I am a reminder of that uncertainty…and it’s not fair.  It’s not fair for me, that boy in the waiting room, or his father.  It is not fair that despite it being 11 years following my original diagnosis, kids across the country and the world face the same uncertainties my family and I were presented with when I was first diagnosed at 12 years old.

Here are some sad yet important statistics (*statistics from the National Brain Tumor Society):

Malignant brain tumors are the second most common form of childhood cancer
Malignant brain tumors are the leading cause of cancer-related deaths for children under 10 years old
Malignant brain tumors are the second leading cause of cancer-related deaths in all children under 20 years old
Over the past 40 years there has been little progress in improving these statistics, and funding for one of the most prevalent forms of childhood cancer remains incredibly low.

I was (and am) lucky that my tumor is a slow-growing glioma, and more characteristic of an adult-like tumor.  Many kids though are not as lucky…and that is unacceptable.

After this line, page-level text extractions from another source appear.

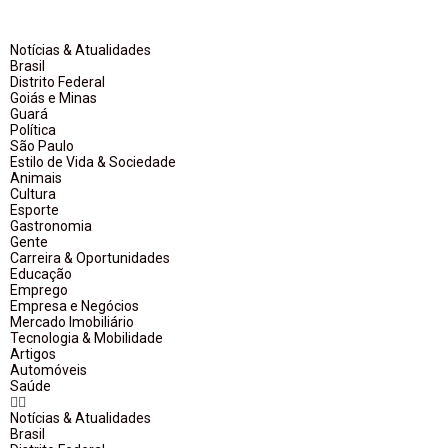
Notícias & Atualidades
Brasil
Distrito Federal
Goiás e Minas
Guará
Política
São Paulo
Estilo de Vida & Sociedade
Animais
Cultura
Esporte
Gastronomia
Gente
Carreira & Oportunidades
Educação
Emprego
Empresa e Negócios
Mercado Imobiliário
Tecnologia & Mobilidade
Artigos
Automóveis
Saúde
Notícias & Atualidades
Brasil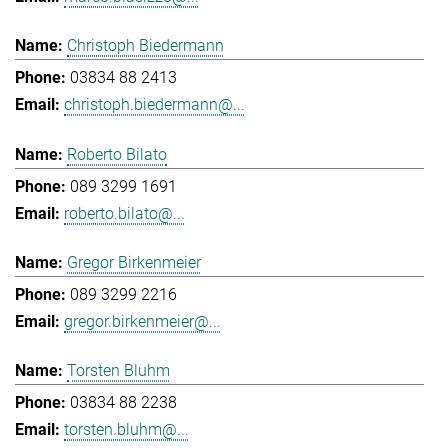
Christoph Biedermann
03834 88 2413
christoph.biedermann@...
Roberto Bilato
089 3299 1691
roberto.bilato@...
Gregor Birkenmeier
089 3299 2216
gregor.birkenmeier@...
Torsten Bluhm
03834 88 2238
torsten.bluhm@...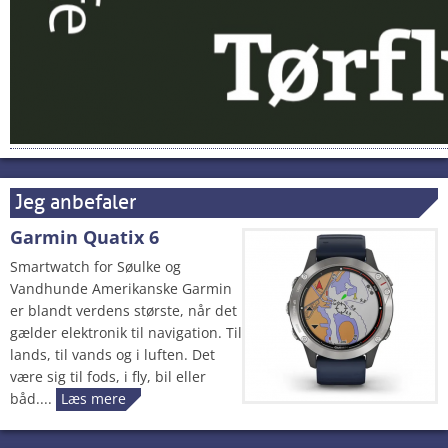
Jeg anbefaler
Garmin Quatix 6
Smartwatch for Søulke og
Vandhunde Amerikanske Garmin
er blandt verdens største, når det
gælder elektronik til navigation. Til
lands, til vands og i luften. Det
være sig til fods, i fly, bil eller
båd....
Læs mere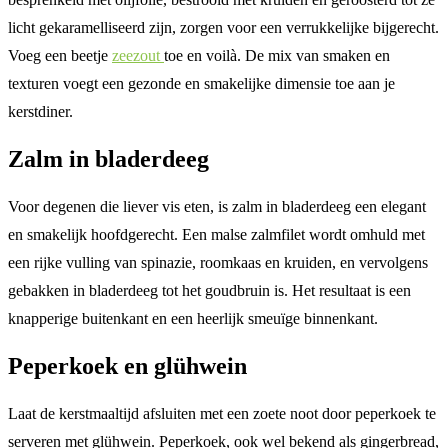
licht gekaramelliseerd zijn, zorgen voor een verrukkelijke bijgerecht.
Voeg een beetje
zeezout
toe en voilà. De mix van smaken en
texturen voegt een gezonde en smakelijke dimensie toe aan je
kerstdiner.
Zalm in bladerdeeg
Voor degenen die liever vis eten, is zalm in bladerdeeg een elegant
en smakelijk hoofdgerecht. Een malse zalmfilet wordt omhuld met
een rijke vulling van spinazie, roomkaas en kruiden, en vervolgens
gebakken in bladerdeeg tot het goudbruin is. Het resultaat is een
knapperige buitenkant en een heerlijk smeuïge binnenkant.
Peperkoek en glühwein
Laat de kerstmaaltijd afsluiten met een zoete noot door peperkoek te
serveren met glühwein. Peperkoek, ook wel bekend als gingerbread,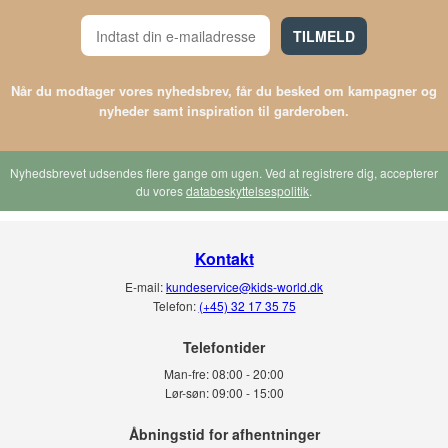
Børnepengebetaling:
en gratis kreditordning, hvor du kan vente med at betale for ordren til den
TILMELD
første i en given måned, eller til når børnepengene bliver udbetalt.
Ønsker du at finde nogle bestemte produkter fra Pom Pom her hos os, er du
meget velkommen til at sende dine ønsker til vores support.
Når du modtager vores nyhedsbrev, får du besked om kampagner og
nyheder samt inspiration til garderoben.
Nyhedsbrevet udsendes flere gange om ugen. Ved at registrere dig, accepterer
du vores
databeskyttelsespolitik
.
Kontakt
E-mail:
kundeservice@kids-world.dk
Telefon:
(+45) 32 17 35 75
Telefontider
Man-fre:
08:00 - 20:00
Lør-søn:
09:00 - 15:00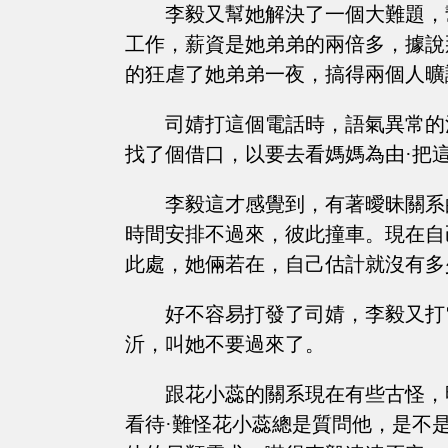
李毅又幫她解決了一個大難題，
工作，薪資是她弟弟的兩倍多，據說
的狂虐了她弟弟一夜，搞得兩個人曠
司婧打這個電話時，語氣異常的
找了個借口，以要去看媽媽為由·把
李毅這才感覺到，有著曖昧關系
時間安排不過來，彼此撞車。現在自
此處，她倆若在，自己估計就沒有多
好不容易打發了司婧，李毅又打
沂，叫她不要過來了。
跟花小蕊的關系現在有些古怪，
看待·難怪花小蕊總是質問他，是不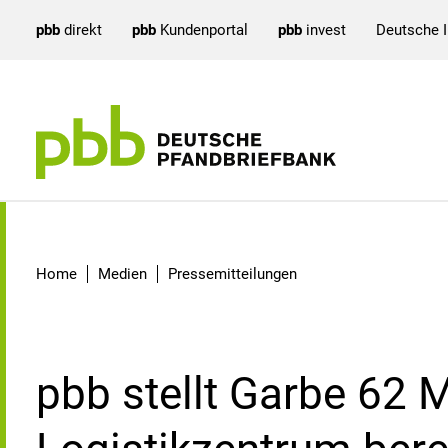
pbb
direkt
pbb
Kundenportal
pbb
invest
Deutsche 
Detail
Home
Medien
Pressemitteilungen
pbb stellt Garbe 62 M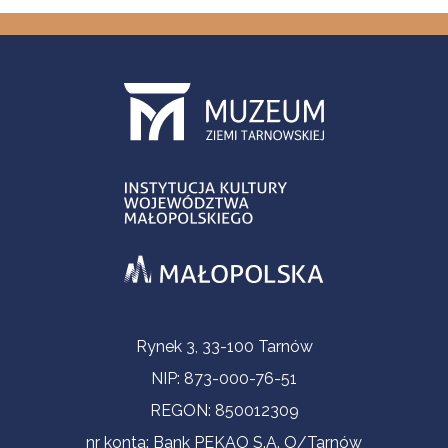
Informacje kontaktowe
Rynek 3, 33-100 Tarnów
NIP: 873-000-76-51
REGON: 850012309
nr konta: Bank PEKAO S.A. O/Tarnów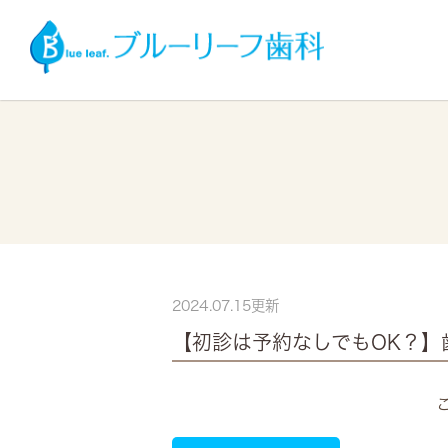
2024.07.15更新
【初診は予約なしでもOK？】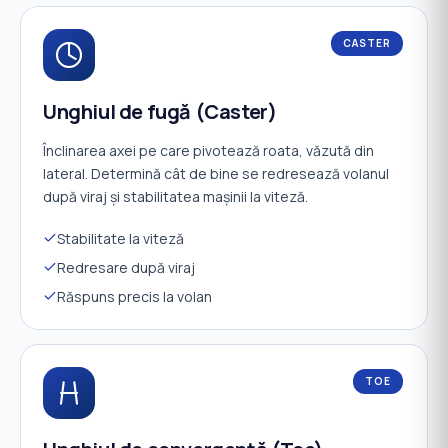
CASTER
Unghiul de fugă (Caster)
Înclinarea axei pe care pivotează roata, văzută din
lateral. Determină cât de bine se redresează volanul
după viraj și stabilitatea mașinii la viteză.
Stabilitate la viteză
Redresare după viraj
Răspuns precis la volan
TOE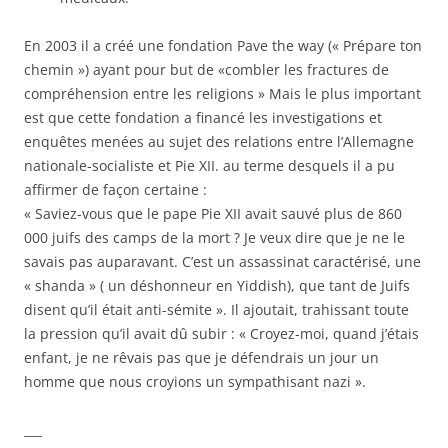
En 2003 il a créé une fondation Pave the way (« Prépare ton
chemin ») ayant pour but de «combler les fractures de
compréhension entre les religions » Mais le plus important
est que cette fondation a financé les investigations et
enquêtes menées au sujet des relations entre l’Allemagne
nationale-socialiste et Pie XII. au terme desquels il a pu
affirmer de façon certaine :
« Saviez-vous que le pape Pie XII avait sauvé plus de 860
000 juifs des camps de la mort ? Je veux dire que je ne le
savais pas auparavant. C’est un assassinat caractérisé, une
« shanda » ( un déshonneur en Yiddish), que tant de Juifs
disent qu’il était anti-sémite ». Il ajoutait, trahissant toute
la pression qu’il avait dû subir : « Croyez-moi, quand j’étais
enfant, je ne rêvais pas que je défendrais un jour un
homme que nous croyions un sympathisant nazi ».
___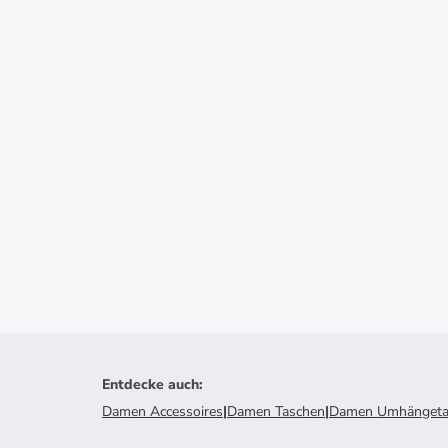
Entdecke auch
:
Damen Accessoires
|
Damen Taschen
|
Damen Umhängeta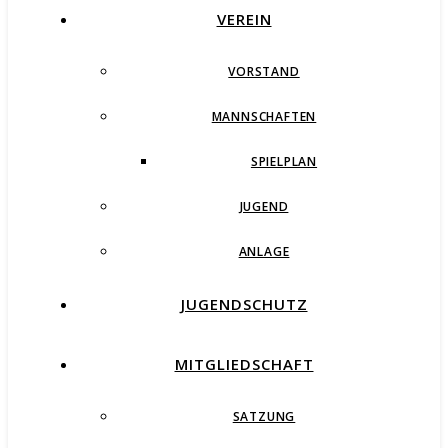
VEREIN
VORSTAND
MANNSCHAFTEN
SPIELPLAN
JUGEND
ANLAGE
JUGENDSCHUTZ
MITGLIEDSCHAFT
SATZUNG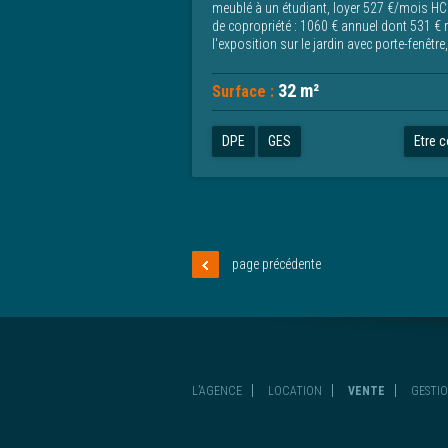
meublé à un étudiant, loyer 527 €/mois HC.
de copropriété : 1060 € annuel dont 531 € r
l'exposition sur le jardin avec porte-fenêtre,
32 m²
Surface :
DPE
GES
Etre 
page précédente
L’AGENCE
LOCATION
VENTE
GESTI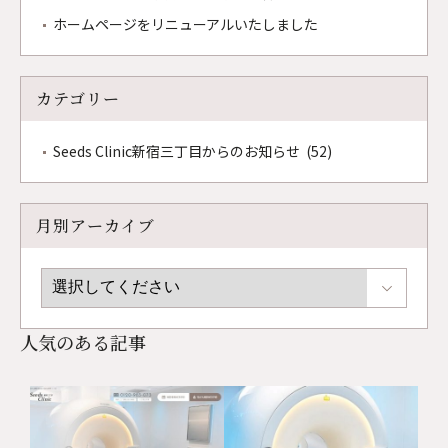
ホームページをリニューアルいたしました
カテゴリー
Seeds Clinic新宿三丁目からのお知らせ (52)
月別アーカイブ
人気のある記事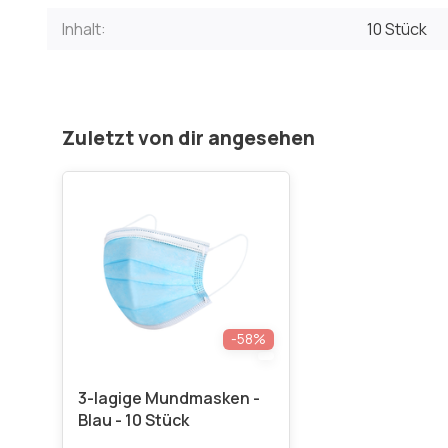
Inhalt:
10 Stück
Zuletzt von dir angesehen
-58%
3-lagige Mundmasken -
Blau - 10 Stück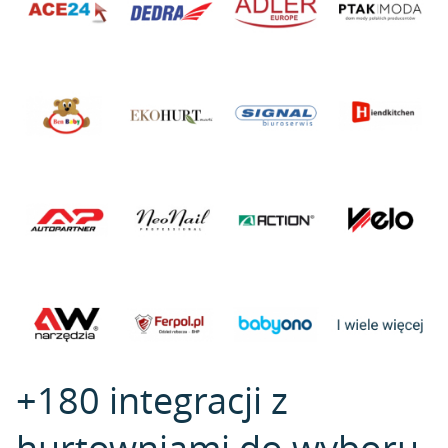
+180 integracji z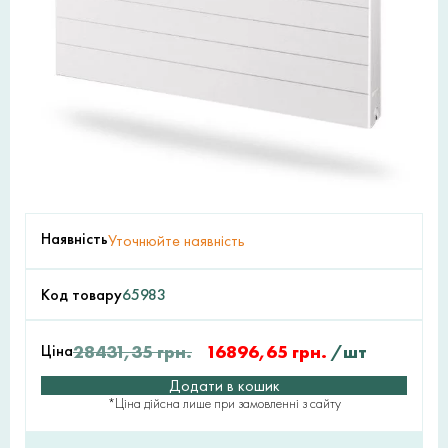
Наявність
Уточнюйте наявність
Код товару
65983
Ціна
28431,35
грн.
16896,65
грн.
/шт
Додати в кошик
*Ціна дійсна лише при замовленні з сайту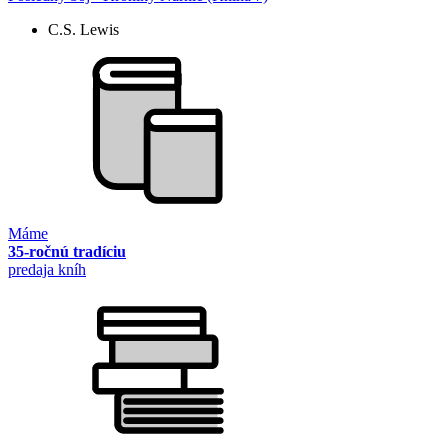
C.S. Lewis
Máme
35-ročnú tradíciu
predaja kníh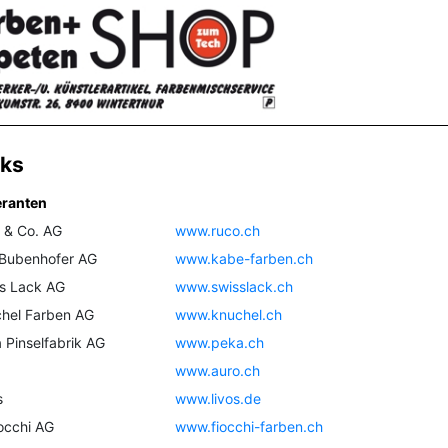
nks
eranten
 & Co. AG
www.ruco.ch
 Bubenhofer AG
www.kabe-farben.ch
s Lack AG
www.swisslack.ch
hel Farben AG
www.knuchel.ch
 Pinselfabrik AG
www.peka.ch
www.auro.ch
s
www.livos.de
iocchi AG
www.fiocchi-farben.ch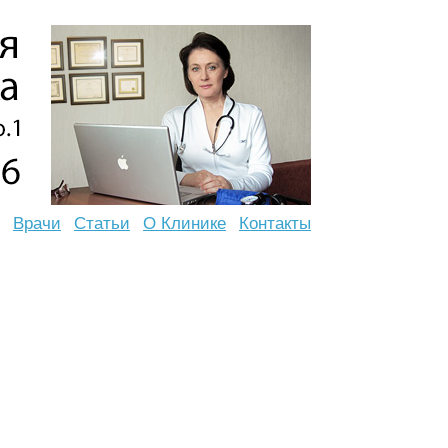
Врачи
Статьи
О Клинике
Контакты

I want to live in a future where that father and his son don’t have to face the long-term uncertainty that my family and I have (…and continue to) face, and thousands of kids with brain tumors (…and their families) face today.  In my lifetime, I want there to be more certainty for these kids and their families.  When those families finally do arrive back home, I want them to be able to put their concerns behind them, rather than having the lingering, gut-wrenching feeling that it may just be the beginning of a long journey.

…As the father finished talking about their treatment plan, my name was called, and I left the waiting room overcome with a nauseating sense of relief that I didn’t have to serve as a reminder of the reality of a brain tumor diagnosis.  I don’t want to have to hide away from these conversations though, and parents shouldn’t have to face this excruciating reality.

That is why for the Boston Brain Tumor Ride, I am doubling my team’s commitment to $20,000.  In addition to the National Brain Tumor Society’s Oligo Research Fund, our team will now be supporting their Pediatric Initiatives.  It is our hope that this money can help catalyze research for Oligo and pediatric tumors in order to develop better treatments, and one day find a cure…a day when there is finally some certainty for patients and families impacted by brain cancer.